**Stored items**
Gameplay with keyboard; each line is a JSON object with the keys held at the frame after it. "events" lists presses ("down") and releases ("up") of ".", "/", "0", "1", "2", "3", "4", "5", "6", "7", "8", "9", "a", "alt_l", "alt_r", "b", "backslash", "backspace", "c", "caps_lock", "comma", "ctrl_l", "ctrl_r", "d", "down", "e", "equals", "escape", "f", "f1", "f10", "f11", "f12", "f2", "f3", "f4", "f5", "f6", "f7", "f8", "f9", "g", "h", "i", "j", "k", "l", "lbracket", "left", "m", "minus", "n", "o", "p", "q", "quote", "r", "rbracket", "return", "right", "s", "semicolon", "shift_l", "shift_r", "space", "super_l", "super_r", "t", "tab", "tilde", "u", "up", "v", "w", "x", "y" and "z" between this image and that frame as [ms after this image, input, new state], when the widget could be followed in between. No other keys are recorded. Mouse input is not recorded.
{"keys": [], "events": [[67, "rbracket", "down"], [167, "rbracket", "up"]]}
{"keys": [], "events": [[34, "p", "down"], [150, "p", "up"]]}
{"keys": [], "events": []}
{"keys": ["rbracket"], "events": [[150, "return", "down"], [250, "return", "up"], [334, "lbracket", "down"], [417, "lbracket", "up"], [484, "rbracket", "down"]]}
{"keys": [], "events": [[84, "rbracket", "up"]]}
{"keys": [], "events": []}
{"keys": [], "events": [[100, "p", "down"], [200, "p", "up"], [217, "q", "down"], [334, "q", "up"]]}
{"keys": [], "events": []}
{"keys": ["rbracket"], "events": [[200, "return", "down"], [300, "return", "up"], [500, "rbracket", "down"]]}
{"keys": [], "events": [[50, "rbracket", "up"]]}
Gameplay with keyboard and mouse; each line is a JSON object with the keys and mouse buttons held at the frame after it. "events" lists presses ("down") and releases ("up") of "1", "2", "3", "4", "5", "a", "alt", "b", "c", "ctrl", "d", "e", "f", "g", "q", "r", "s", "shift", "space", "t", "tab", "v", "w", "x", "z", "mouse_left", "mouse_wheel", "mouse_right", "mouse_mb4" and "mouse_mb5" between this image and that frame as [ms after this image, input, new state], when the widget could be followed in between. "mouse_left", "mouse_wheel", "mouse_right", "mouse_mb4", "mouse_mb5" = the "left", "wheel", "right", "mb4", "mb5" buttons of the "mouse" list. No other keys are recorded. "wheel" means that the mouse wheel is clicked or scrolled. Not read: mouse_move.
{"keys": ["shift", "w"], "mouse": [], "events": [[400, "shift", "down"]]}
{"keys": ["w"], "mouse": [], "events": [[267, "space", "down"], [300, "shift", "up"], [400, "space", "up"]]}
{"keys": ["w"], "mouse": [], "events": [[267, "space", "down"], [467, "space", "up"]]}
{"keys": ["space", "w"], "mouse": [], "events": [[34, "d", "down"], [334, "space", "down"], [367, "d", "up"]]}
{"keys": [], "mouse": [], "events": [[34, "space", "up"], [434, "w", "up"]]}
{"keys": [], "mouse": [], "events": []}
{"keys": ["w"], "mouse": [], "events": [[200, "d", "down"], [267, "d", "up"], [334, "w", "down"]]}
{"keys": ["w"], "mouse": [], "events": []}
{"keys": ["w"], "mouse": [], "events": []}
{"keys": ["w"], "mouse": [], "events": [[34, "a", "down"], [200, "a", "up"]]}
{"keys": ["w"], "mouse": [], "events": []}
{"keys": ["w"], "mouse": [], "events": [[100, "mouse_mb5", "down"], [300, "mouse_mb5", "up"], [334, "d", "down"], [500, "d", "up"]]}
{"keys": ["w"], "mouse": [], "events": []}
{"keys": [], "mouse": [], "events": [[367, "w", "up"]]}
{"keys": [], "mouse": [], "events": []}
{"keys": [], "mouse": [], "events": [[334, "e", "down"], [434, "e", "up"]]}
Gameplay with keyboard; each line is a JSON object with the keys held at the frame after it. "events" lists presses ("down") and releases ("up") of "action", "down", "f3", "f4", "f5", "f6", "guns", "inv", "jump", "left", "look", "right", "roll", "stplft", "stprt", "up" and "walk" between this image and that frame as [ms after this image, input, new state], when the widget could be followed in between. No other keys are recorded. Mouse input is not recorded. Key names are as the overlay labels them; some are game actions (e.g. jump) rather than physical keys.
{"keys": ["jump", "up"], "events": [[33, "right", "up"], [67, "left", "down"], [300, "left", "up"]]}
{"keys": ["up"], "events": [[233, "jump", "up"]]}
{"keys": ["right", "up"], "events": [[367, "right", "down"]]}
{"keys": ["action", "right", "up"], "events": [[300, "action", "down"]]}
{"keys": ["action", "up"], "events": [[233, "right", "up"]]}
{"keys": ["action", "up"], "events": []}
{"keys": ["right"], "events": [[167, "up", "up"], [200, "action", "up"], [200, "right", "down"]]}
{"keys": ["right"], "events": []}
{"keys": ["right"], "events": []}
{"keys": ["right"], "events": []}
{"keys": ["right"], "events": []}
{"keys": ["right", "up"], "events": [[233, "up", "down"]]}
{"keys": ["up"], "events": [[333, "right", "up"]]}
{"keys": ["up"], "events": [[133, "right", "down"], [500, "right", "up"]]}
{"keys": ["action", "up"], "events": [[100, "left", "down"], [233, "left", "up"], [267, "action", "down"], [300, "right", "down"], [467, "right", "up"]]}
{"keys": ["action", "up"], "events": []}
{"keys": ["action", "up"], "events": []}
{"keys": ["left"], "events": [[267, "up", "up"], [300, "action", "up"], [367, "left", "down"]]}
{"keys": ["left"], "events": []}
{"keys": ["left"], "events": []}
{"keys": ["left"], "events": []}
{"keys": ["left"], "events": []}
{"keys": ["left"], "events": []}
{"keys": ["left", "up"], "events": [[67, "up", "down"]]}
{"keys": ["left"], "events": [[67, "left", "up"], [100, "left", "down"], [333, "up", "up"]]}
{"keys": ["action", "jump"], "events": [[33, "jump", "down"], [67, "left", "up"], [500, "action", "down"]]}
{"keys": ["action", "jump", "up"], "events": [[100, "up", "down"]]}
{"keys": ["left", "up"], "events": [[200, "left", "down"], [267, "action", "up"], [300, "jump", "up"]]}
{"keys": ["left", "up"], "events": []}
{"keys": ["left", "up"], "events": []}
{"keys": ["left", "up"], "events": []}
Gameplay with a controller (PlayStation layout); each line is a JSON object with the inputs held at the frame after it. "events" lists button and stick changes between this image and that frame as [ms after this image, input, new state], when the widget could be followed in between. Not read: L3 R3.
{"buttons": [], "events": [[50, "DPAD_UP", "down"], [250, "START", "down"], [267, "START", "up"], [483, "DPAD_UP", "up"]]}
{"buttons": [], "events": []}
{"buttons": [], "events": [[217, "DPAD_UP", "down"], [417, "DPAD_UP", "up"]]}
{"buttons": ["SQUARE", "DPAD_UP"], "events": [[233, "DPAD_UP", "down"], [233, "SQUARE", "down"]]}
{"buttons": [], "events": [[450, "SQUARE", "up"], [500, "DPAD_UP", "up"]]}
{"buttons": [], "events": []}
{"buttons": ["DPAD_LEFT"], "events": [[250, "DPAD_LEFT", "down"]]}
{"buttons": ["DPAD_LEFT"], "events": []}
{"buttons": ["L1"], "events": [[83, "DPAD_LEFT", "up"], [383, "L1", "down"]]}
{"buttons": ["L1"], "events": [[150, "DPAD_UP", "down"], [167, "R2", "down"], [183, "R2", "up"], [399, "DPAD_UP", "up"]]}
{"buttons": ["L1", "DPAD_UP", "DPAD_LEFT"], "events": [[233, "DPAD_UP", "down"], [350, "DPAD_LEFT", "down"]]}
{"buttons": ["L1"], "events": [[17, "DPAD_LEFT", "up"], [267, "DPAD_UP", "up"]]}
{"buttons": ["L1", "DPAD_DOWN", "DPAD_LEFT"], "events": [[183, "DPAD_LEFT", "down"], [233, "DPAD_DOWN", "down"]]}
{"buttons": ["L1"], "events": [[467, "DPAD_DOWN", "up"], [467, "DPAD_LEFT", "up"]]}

**Exercise instructions**
Write out every line from the entries where "SQUARE" appears.

**Response**
{"buttons": ["SQUARE", "DPAD_UP"], "events": [[233, "DPAD_UP", "down"], [233, "SQUARE", "down"]]}
{"buttons": [], "events": [[450, "SQUARE", "up"], [500, "DPAD_UP", "up"]]}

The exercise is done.